→ **INSTRUKSI TUGAS 1**: Kutip secara persis bagian berita tentang rapat tapal batas desa di DPRD Gowa, mulai dari "Gowa – Rapat" hingga "Kecamatan Somba Opu.".

Gowa – Rapat Dengar Pendapat (RDP) komisi I DPRD Gowa terkait tapal batas Desa Romangloe, Desa Sokkolia dan Desa Mataallo Kecamatan Bontomarannu berlangsung alot, SKPD (Satuan Kerja Perangkat Daerah) yang diundang masing masing mengeluarkan pendapat sesuai kapasitas, kapabilitas dan kompetensinya. RDP tersebut dilaksanakan di ruang persidangan DPRD Gowa, Rabu siang, (23/08/2023), Jl Mesjid Raya No 26, Sungguminasa, Kecamatan Somba Opu.

→ **INSTRUKSI TUGAS 2**: Salin ulang secara persis baris-baris pada daftar di bawah, dari baris yang memuat "for training purposes." sampai baris yang memuat "Note: Transcripts are", termasuk kedua baris tersebut.

Data Terekam
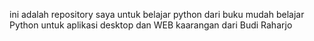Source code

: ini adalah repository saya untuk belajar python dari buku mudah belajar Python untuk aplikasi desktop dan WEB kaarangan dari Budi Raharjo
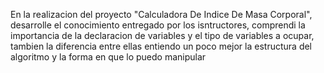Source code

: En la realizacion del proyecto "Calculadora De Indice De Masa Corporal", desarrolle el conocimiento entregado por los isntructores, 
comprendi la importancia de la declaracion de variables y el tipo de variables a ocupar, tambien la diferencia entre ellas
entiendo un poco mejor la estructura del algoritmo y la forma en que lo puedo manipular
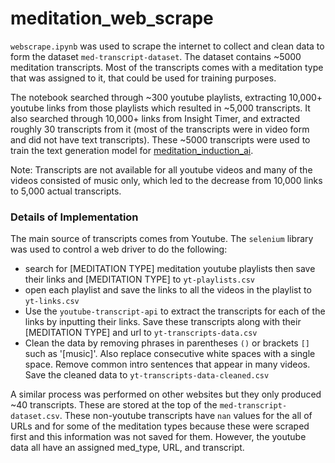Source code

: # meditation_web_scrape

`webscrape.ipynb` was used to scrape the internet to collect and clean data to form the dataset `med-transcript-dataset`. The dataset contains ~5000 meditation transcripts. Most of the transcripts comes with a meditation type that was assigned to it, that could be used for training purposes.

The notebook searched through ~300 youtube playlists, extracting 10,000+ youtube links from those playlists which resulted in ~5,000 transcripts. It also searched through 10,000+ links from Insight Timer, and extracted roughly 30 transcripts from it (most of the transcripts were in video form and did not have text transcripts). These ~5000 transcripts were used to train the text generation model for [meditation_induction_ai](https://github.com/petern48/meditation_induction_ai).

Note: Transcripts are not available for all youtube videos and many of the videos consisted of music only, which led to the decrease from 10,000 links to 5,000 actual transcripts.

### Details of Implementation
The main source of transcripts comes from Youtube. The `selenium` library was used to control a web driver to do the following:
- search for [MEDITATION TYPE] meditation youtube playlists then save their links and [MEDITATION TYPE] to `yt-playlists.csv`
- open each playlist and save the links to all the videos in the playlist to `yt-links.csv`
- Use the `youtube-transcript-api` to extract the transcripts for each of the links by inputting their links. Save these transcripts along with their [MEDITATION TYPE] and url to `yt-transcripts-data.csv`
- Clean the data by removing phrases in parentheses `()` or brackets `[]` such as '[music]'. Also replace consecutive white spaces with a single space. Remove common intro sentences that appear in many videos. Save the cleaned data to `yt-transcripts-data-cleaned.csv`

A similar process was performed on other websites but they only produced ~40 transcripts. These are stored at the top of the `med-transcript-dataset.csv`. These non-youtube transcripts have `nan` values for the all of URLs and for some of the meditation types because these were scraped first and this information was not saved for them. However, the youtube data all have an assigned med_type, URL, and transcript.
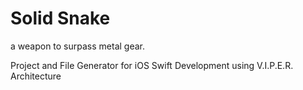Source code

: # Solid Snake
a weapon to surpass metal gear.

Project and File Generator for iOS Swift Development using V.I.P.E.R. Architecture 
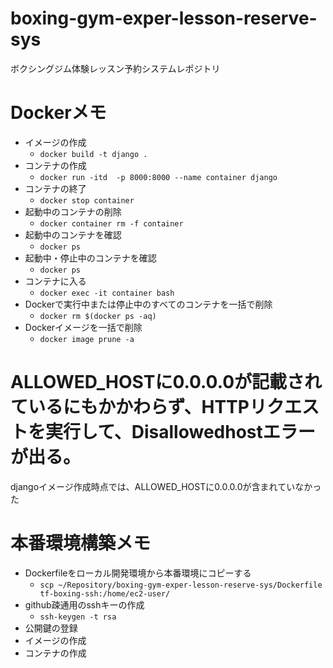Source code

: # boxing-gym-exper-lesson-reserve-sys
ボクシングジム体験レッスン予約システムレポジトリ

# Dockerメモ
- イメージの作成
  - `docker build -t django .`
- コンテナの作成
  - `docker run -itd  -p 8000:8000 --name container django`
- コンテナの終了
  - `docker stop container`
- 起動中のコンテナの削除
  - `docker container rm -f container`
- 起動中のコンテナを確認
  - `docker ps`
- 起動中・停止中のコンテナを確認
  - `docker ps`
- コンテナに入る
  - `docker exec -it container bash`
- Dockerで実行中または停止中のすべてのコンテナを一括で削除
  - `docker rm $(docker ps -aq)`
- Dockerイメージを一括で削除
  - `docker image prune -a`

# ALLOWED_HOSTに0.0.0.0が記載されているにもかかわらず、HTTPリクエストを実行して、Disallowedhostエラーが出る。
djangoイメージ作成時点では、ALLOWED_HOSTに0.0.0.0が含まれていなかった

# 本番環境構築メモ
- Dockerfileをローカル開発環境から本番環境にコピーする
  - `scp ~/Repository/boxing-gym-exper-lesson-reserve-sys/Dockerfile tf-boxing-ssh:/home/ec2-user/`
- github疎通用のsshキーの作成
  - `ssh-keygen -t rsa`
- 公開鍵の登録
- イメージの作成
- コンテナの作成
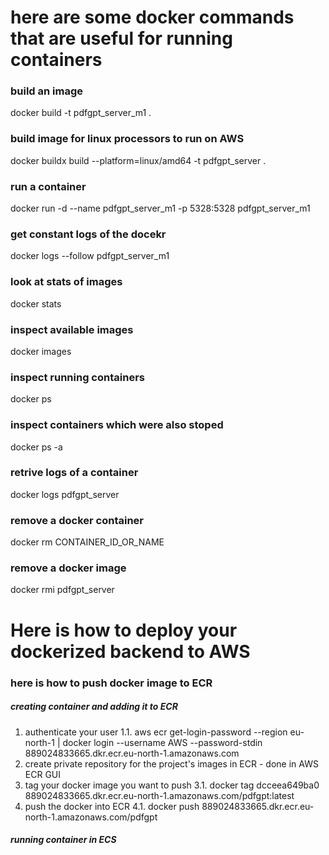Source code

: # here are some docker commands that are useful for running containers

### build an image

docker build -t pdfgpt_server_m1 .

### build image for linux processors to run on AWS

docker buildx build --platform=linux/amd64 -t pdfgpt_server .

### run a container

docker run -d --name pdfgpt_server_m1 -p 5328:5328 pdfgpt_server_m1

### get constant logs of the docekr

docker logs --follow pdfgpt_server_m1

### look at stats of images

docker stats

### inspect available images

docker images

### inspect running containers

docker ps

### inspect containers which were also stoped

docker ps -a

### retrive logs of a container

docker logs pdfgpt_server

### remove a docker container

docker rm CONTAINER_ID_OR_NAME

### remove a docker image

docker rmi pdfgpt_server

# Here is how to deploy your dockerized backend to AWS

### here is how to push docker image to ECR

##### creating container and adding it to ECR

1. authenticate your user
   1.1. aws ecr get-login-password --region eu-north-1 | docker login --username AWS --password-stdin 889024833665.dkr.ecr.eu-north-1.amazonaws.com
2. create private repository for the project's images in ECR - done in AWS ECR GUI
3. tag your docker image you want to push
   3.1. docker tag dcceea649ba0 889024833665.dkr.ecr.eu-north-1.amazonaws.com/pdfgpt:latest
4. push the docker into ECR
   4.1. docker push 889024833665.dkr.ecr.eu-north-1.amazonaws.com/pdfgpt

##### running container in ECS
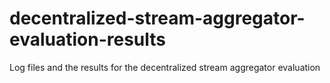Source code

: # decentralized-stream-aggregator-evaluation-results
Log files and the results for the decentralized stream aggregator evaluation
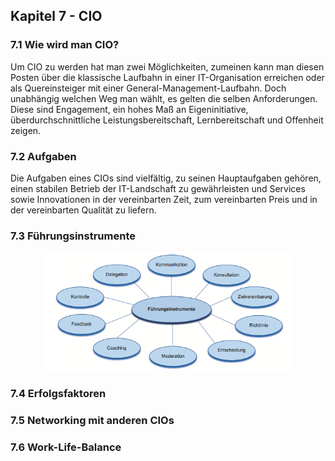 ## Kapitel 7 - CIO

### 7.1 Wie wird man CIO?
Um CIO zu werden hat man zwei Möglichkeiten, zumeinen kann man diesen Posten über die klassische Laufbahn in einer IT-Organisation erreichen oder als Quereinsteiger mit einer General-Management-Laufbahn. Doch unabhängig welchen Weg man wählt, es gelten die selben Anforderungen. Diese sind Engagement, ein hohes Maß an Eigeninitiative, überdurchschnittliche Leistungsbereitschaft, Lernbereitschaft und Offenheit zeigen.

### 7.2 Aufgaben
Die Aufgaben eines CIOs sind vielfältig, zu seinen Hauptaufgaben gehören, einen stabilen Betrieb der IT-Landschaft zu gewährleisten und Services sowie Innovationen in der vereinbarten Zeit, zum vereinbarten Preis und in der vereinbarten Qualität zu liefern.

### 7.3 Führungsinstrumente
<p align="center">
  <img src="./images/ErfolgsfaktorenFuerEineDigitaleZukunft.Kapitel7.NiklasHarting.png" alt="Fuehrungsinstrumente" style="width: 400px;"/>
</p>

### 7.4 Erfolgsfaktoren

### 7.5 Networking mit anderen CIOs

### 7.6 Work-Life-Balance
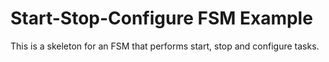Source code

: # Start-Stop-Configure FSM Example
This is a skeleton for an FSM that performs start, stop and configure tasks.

→ **HASIL TUGAS 1**:
Gowa – Rapat Dengar Pendapat (RDP) komisi I DPRD Gowa terkait tapal batas Desa Romangloe, Desa Sokkolia dan Desa Mataallo Kecamatan Bontomarannu berlangsung alot, SKPD (Satuan Kerja Perangkat Daerah) yang diundang masing masing mengeluarkan pendapat sesuai kapasitas, kapabilitas dan kompetensinya. RDP tersebut dilaksanakan di ruang persidangan DPRD Gowa, Rabu siang, (23/08/2023), Jl Mesjid Raya No 26, Sungguminasa, Kecamatan Somba Opu.

→ **HASIL TUGAS 2**:
`webscrape.ipynb` was used to scrape the internet to collect and clean data to form the dataset `med-transcript-dataset`. The dataset contains ~5000 meditation transcripts. Most of the transcripts comes with a meditation type that was assigned to it, that could be used for training purposes.

The notebook searched through ~300 youtube playlists, extracting 10,000+ youtube links from those playlists which resulted in ~5,000 transcripts. It also searched through 10,000+ links from Insight Timer, and extracted roughly 30 transcripts from it (most of the transcripts were in video form and did not have text transcripts). These ~5000 transcripts were used to train the text generation model for [meditation_induction_ai](https://github.com/petern48/meditation_induction_ai).

Note: Transcripts are not available for all youtube videos and many of the videos consisted of music only, which led to the decrease from 10,000 links to 5,000 actual transcripts.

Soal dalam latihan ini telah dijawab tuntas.